# Aggression - Dominance or Fear?



## David Walter (Aug 2, 2008)

A question for the group. How often have you seen fear aggression misdiagnosed as dominance aggression? Was wondering since it would seem like it would be a pretty common with so many "expert" trainers out there.


----------



## Kyle Sprag (Jan 10, 2008)

not often at all. not an "expert" :lol:


----------



## Howard Knauf (May 10, 2008)

All the time. Mostly in pet dogs, but a few police dogs as well.

Howard


----------



## Bob Scott (Mar 30, 2006)

That's exactly why the PPD trade is so "rewarding"!  
To many dog "experts" snowing the public. 
I couldn't tell you how many folks have come out to our club in the past 5 yrs to get their bada$$ dogs evalluated. They usually wind up leaving with their tails tucked tighter then their dog's.


----------



## Lyn Chen (Jun 19, 2006)

Not just that. Even in sports. Common dominance signs like always growling or humping other dogs may indicate a dog that is a little bit insecure, hence why he tries so hard to be dominant. Real dominant dogs normally don't have to show other dogs how strong they are...they know it, and you know it, and if you don't you will with the completely straightforward way they deal with other dogs crossing the line. Yet with so many people, they are so impressed when they get a pup that blindly tries to hump other dogs or even themselves, or was always snapping and growling with its littermates.


----------



## David Walter (Aug 2, 2008)

Interesting. Why I was wondering is that I am currently working with a GREAT (can't stress that enough) trainer on Sasha's aggression which is he diagnosed as fear aggresion. He is a PSD trainer who has trained a pretty fair number of the PD dogs in this area. It took a while before I found someone I was comfortable with to help since I don't believe half of the BS people claim.

— Supplied records —

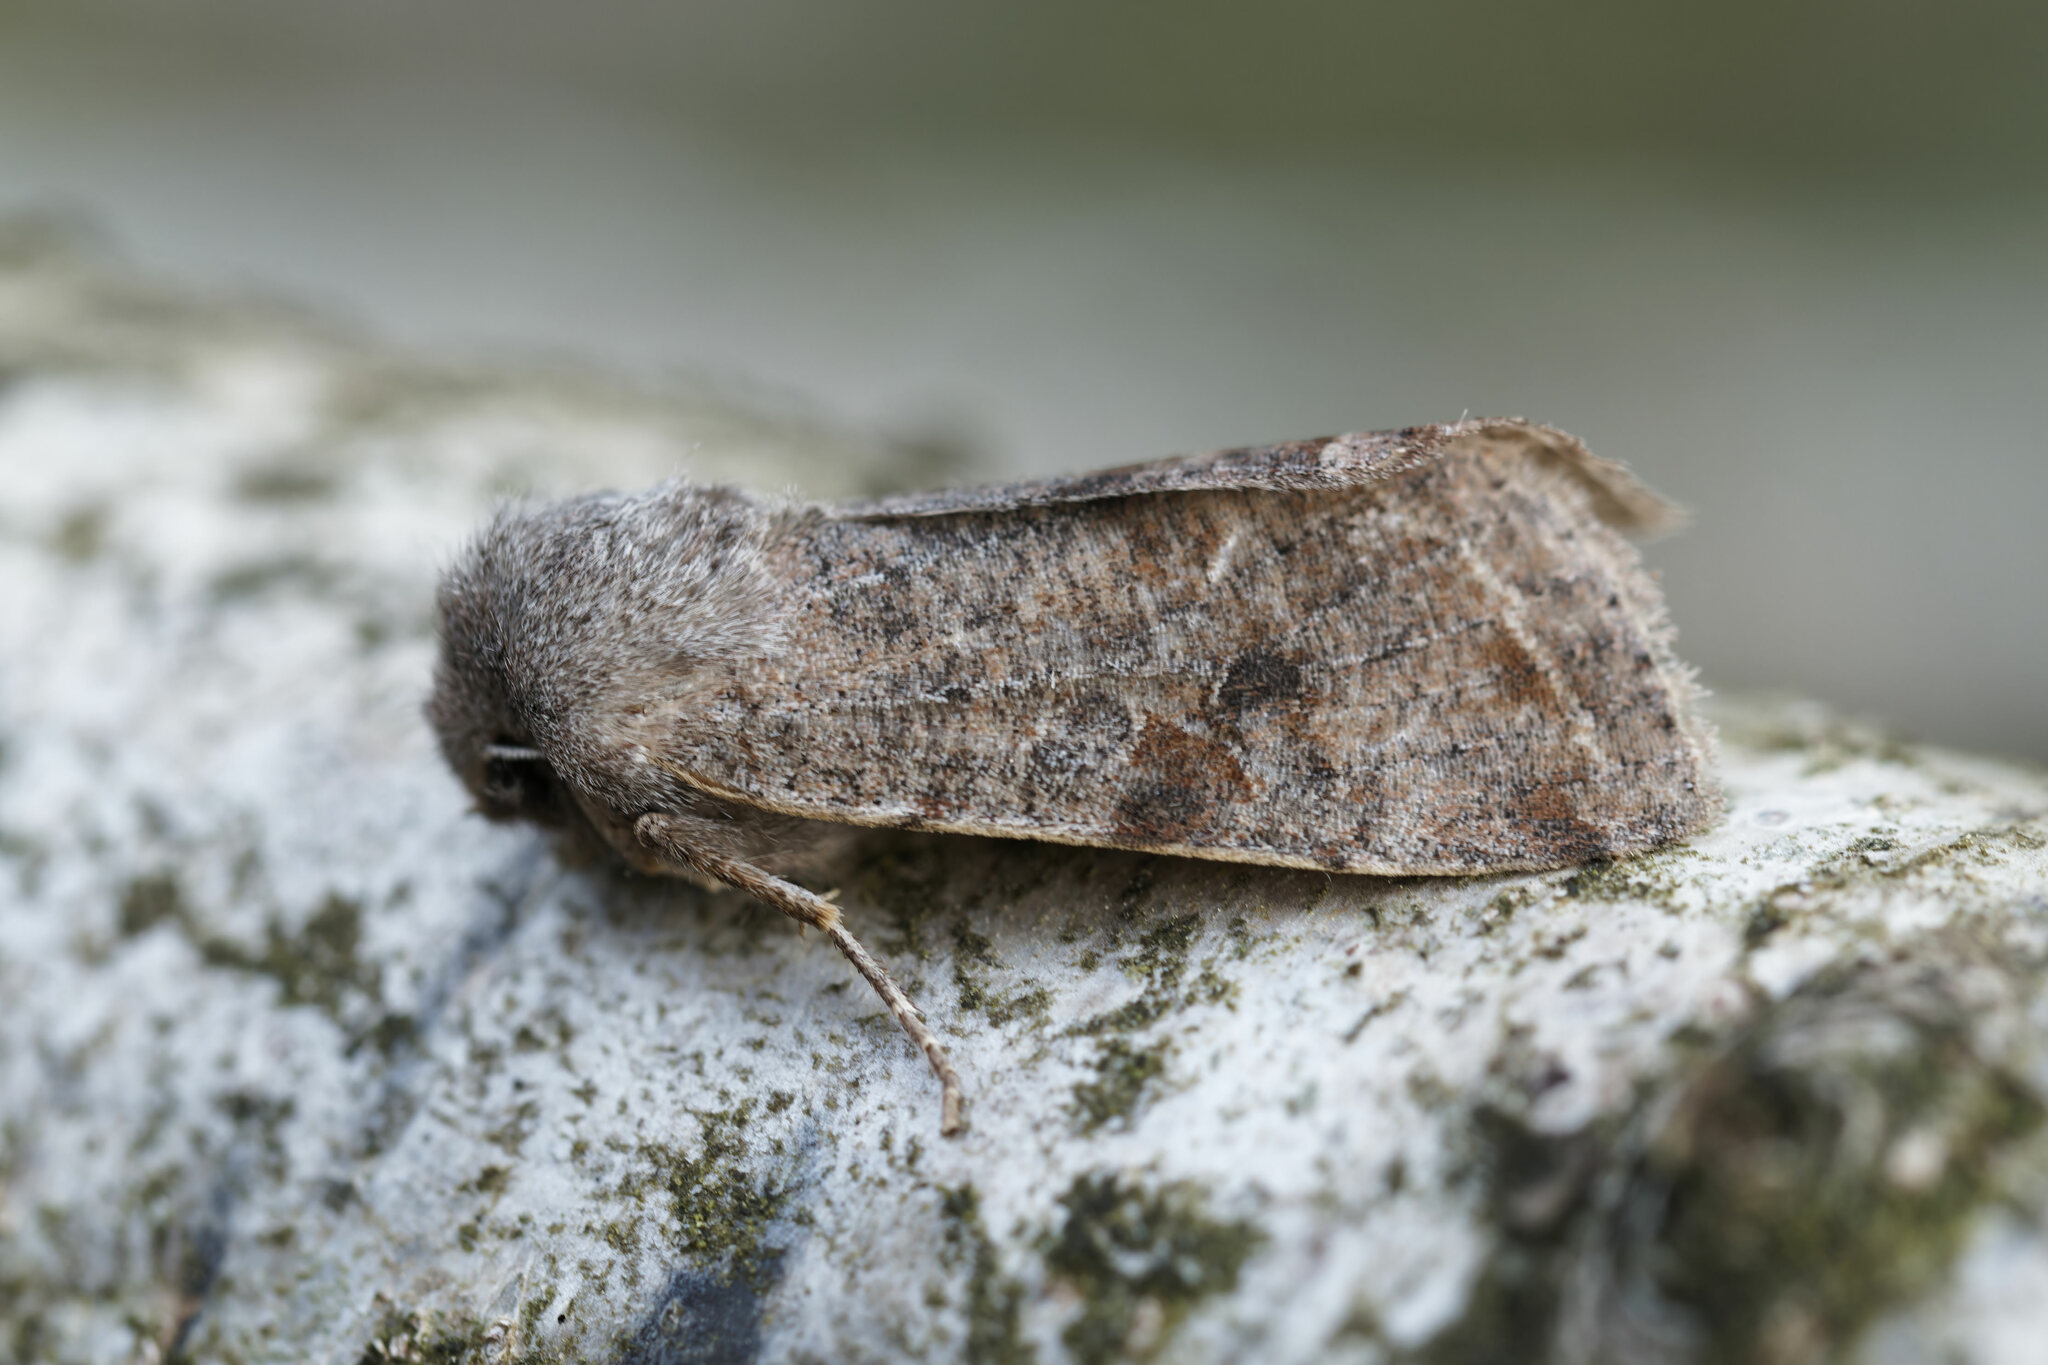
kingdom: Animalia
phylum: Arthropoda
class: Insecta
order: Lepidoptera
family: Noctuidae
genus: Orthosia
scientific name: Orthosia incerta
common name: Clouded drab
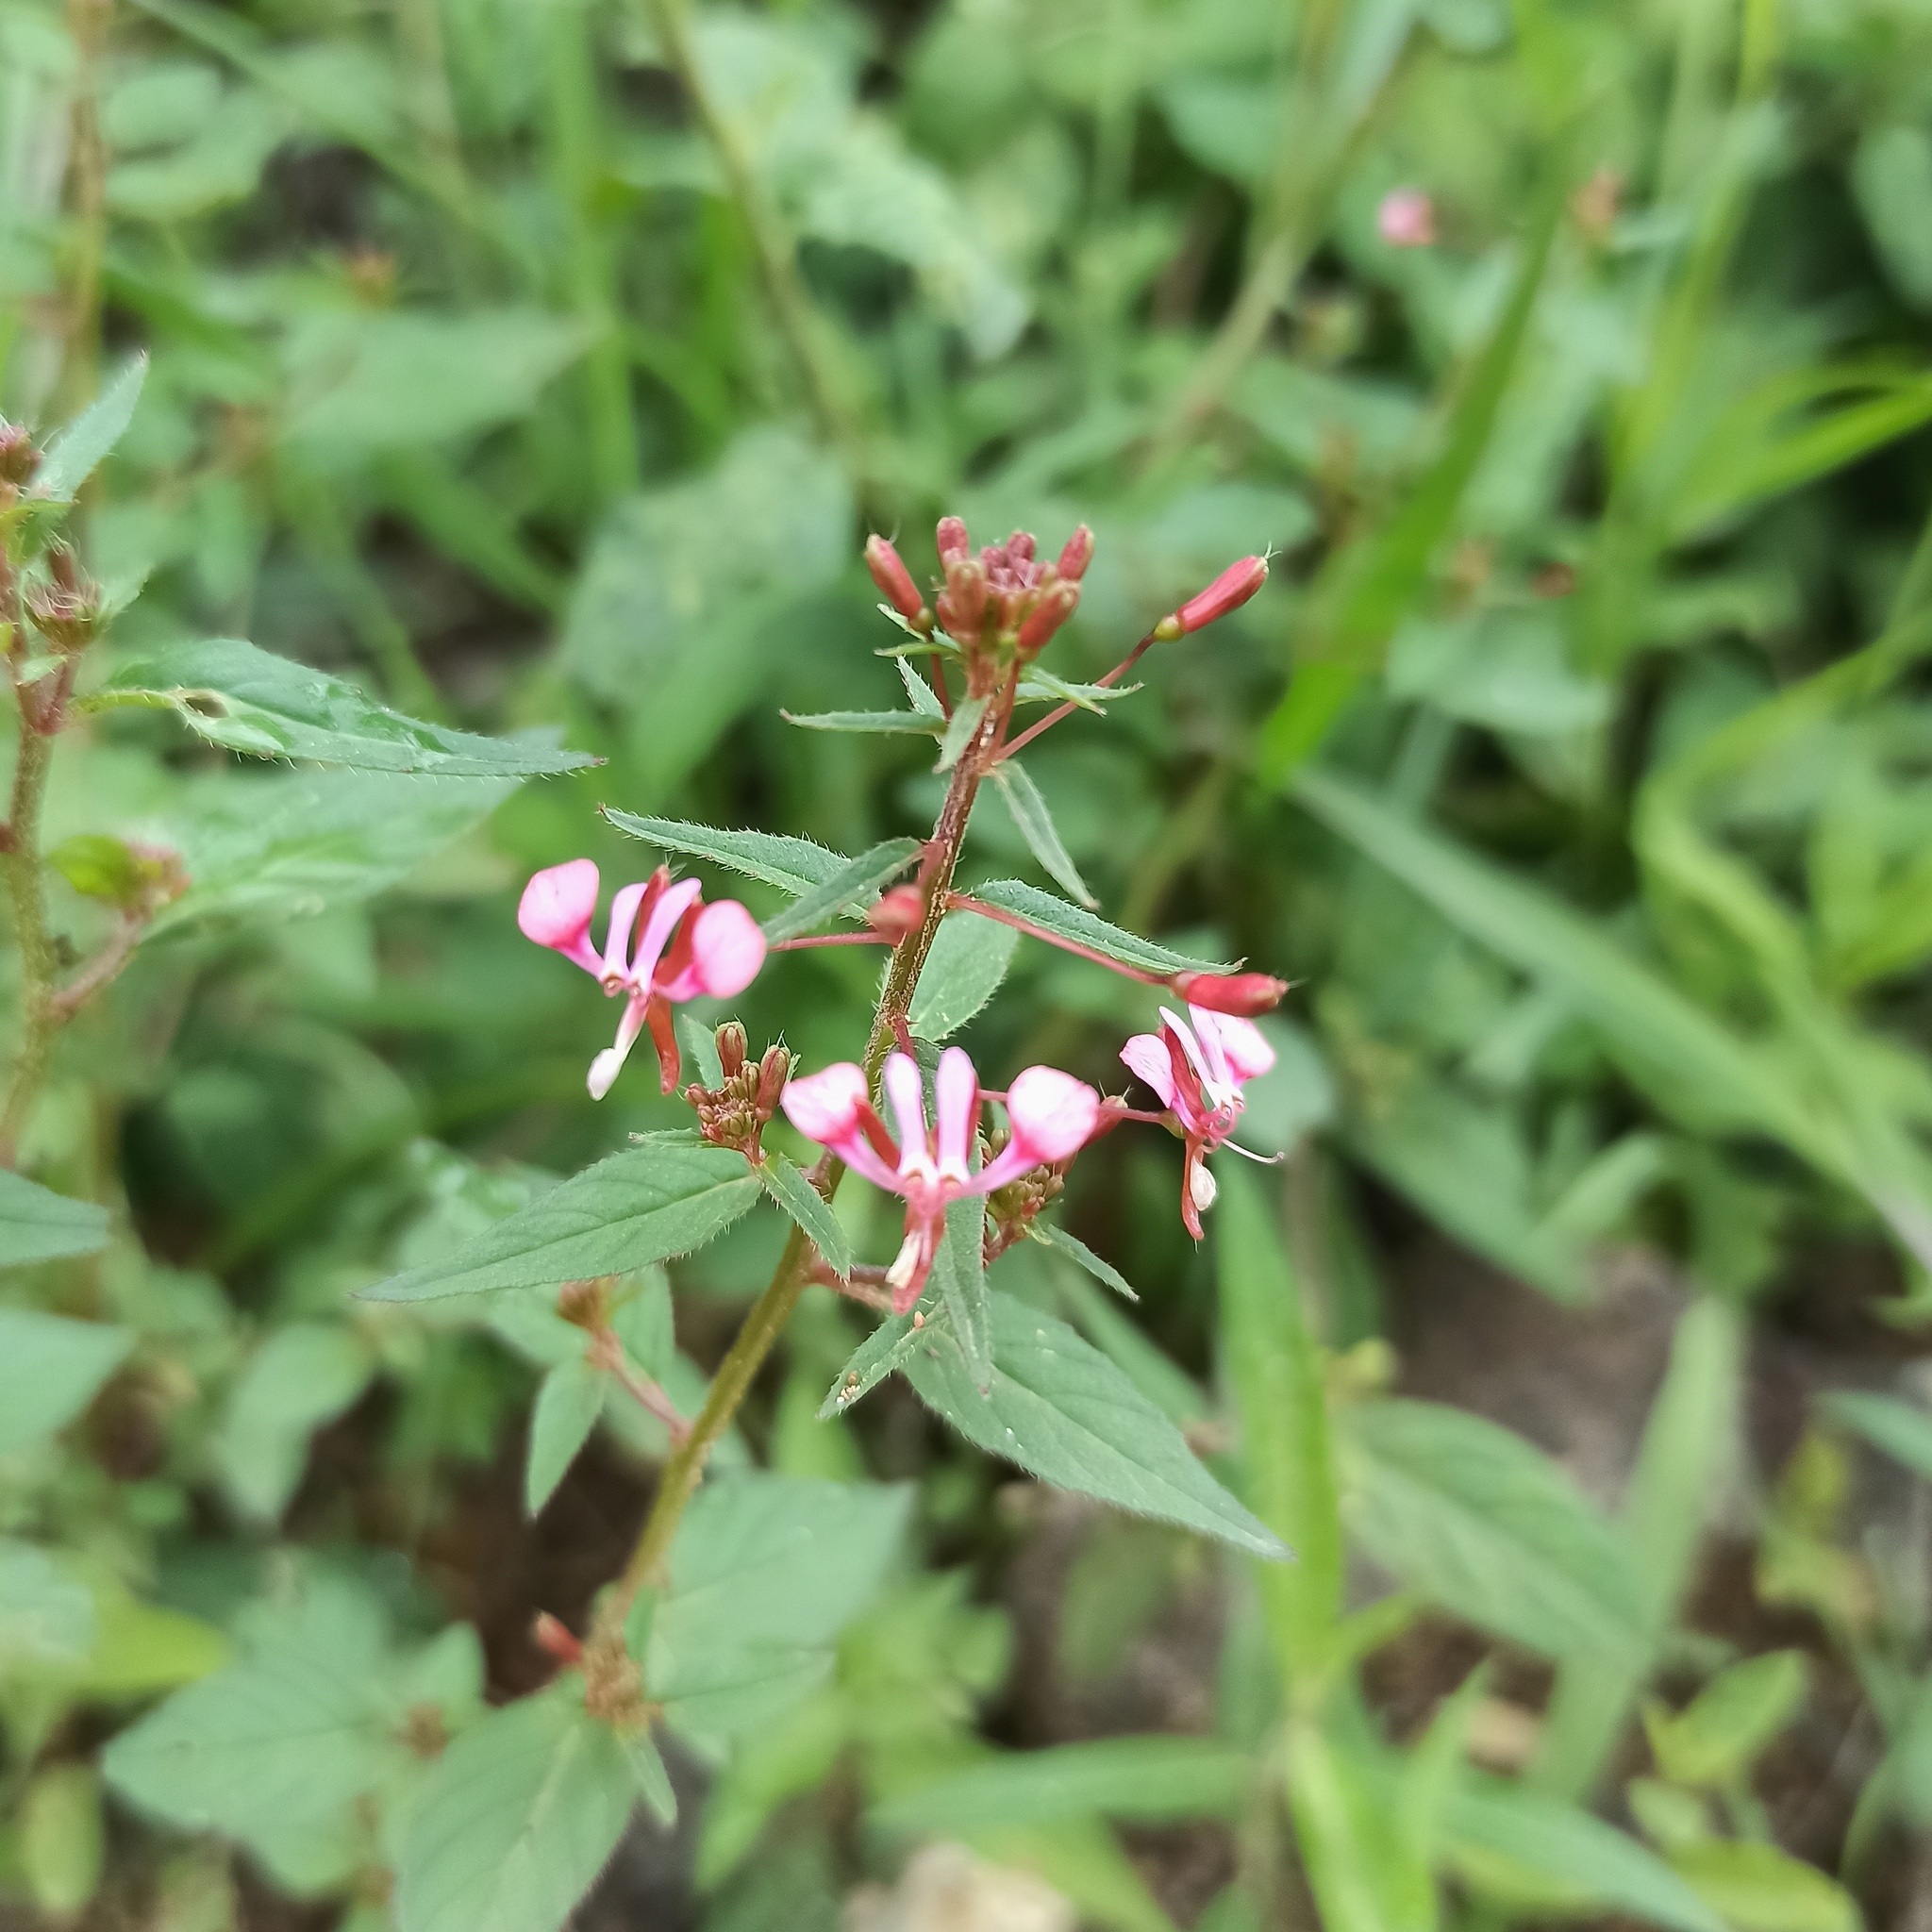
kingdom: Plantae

— Task to complete —
Which people posted in the thread about dominance versus fear aggression? Give each name once. Draw only on the thread about dominance versus fear aggression and leave the rows aside.

— Solution —
David Walter, Kyle Sprag, Howard Knauf, Bob Scott, Lyn Chen